WHAT TO DO:
In the passage on conflicts of interest, what does the company anticipate as it grows its commercial business?

READING PASSAGE:
▼
Because we provide services to a wide array of both government and commercial clients, occasions arise where, due to actual, potential, or perceived conflicts of interest or business conflicts, we cannot perform work for which we are qualified. A number of our contracts contain limitations on the work we can perform for others, such as, for example, when we are assisting a government agency or department in developing regulations or enforcement strategies. Actual, potential, and perceived conflicts limit the work we can do and, consequently, can limit our growth and adversely affect our operating results. In addition, if we fail to address actual or potential conflicts properly, or even if we simply fail to recognize a perceived conflict, we may be in violation of our existing contracts, may otherwise incur liability, and may lose future business for not preventing the conflict from arising, and our reputation may suffer. Particularly as we grow our commercial business, we anticipate that conflicts of interest and business conflicts will pose a greater risk.

The price of our common stock has fluctuated significantly in the past year and may continue to be volatile, which may make it difficult for you to resell your common stock when you want or at prices you find attractive.
▲
ENTRIES:
▼
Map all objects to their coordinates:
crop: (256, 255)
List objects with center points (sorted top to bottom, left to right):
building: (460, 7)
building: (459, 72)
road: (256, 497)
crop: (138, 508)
▲
▼
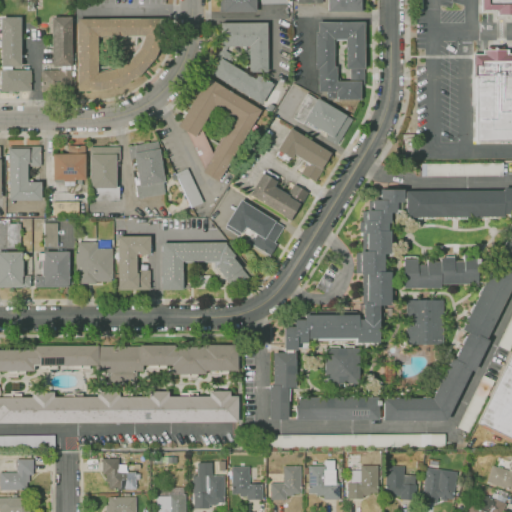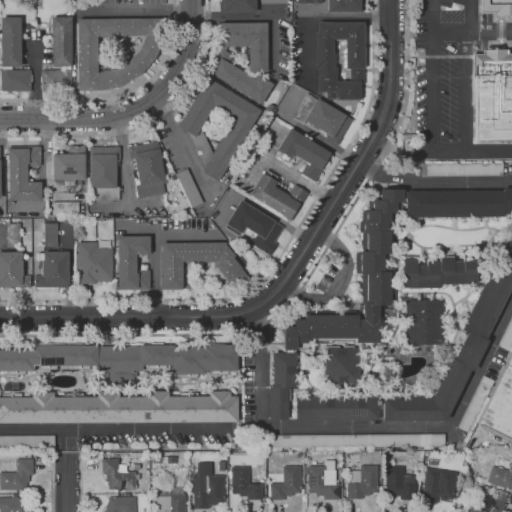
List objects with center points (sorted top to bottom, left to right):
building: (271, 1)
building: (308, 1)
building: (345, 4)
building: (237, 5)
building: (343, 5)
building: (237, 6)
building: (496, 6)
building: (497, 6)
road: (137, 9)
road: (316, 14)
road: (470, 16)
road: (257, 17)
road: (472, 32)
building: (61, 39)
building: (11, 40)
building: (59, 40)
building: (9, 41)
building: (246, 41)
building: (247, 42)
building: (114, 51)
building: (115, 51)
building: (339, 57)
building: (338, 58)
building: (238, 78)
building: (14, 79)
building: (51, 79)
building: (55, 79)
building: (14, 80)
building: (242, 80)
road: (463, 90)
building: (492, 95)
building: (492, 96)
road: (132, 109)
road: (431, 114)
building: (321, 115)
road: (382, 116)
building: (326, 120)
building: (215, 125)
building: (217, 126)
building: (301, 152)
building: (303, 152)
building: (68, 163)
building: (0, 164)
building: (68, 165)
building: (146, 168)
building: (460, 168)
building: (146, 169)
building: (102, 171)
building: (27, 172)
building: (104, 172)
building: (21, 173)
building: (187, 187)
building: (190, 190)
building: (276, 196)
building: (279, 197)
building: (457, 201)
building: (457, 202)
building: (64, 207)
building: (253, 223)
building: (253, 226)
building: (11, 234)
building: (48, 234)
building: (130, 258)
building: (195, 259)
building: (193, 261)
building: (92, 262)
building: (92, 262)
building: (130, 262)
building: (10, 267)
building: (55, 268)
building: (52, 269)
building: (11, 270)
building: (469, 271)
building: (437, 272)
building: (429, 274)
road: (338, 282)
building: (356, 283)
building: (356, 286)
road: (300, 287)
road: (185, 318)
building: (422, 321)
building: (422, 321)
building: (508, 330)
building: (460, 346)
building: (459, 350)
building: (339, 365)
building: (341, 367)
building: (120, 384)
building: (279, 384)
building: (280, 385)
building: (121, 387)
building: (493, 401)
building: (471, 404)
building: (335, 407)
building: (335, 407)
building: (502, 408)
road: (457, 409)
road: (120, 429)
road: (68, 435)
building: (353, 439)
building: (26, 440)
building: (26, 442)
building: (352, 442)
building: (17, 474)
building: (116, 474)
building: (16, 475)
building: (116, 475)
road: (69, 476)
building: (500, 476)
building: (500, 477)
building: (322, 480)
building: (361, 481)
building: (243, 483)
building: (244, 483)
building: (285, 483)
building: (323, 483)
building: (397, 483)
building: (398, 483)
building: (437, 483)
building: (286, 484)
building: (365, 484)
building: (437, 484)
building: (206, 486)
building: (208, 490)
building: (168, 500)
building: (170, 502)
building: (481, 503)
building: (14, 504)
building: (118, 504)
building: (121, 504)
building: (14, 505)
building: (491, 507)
▲
▼
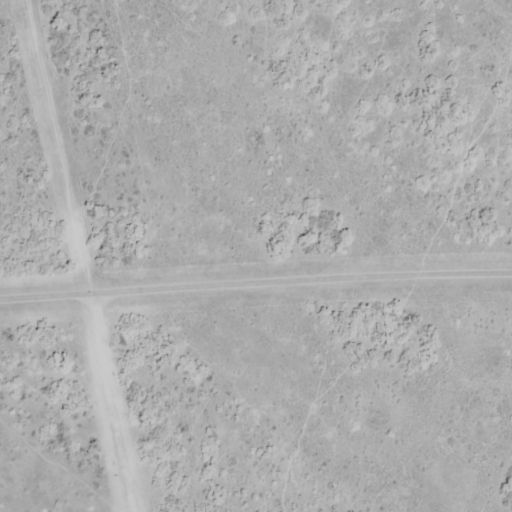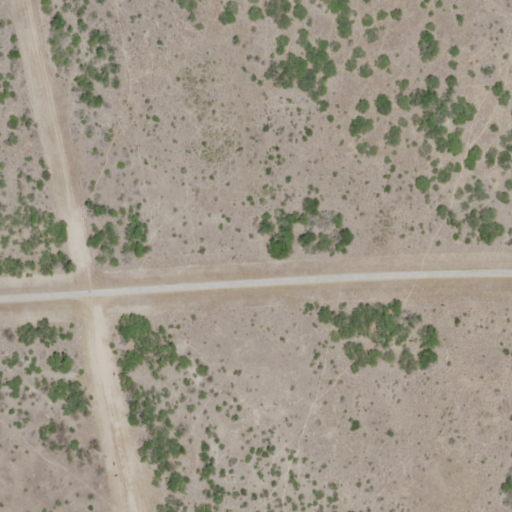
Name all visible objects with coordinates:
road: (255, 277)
▲
CORRECT ANSWER:
It anticipates that conflicts of interest and business conflicts will pose a greater risk.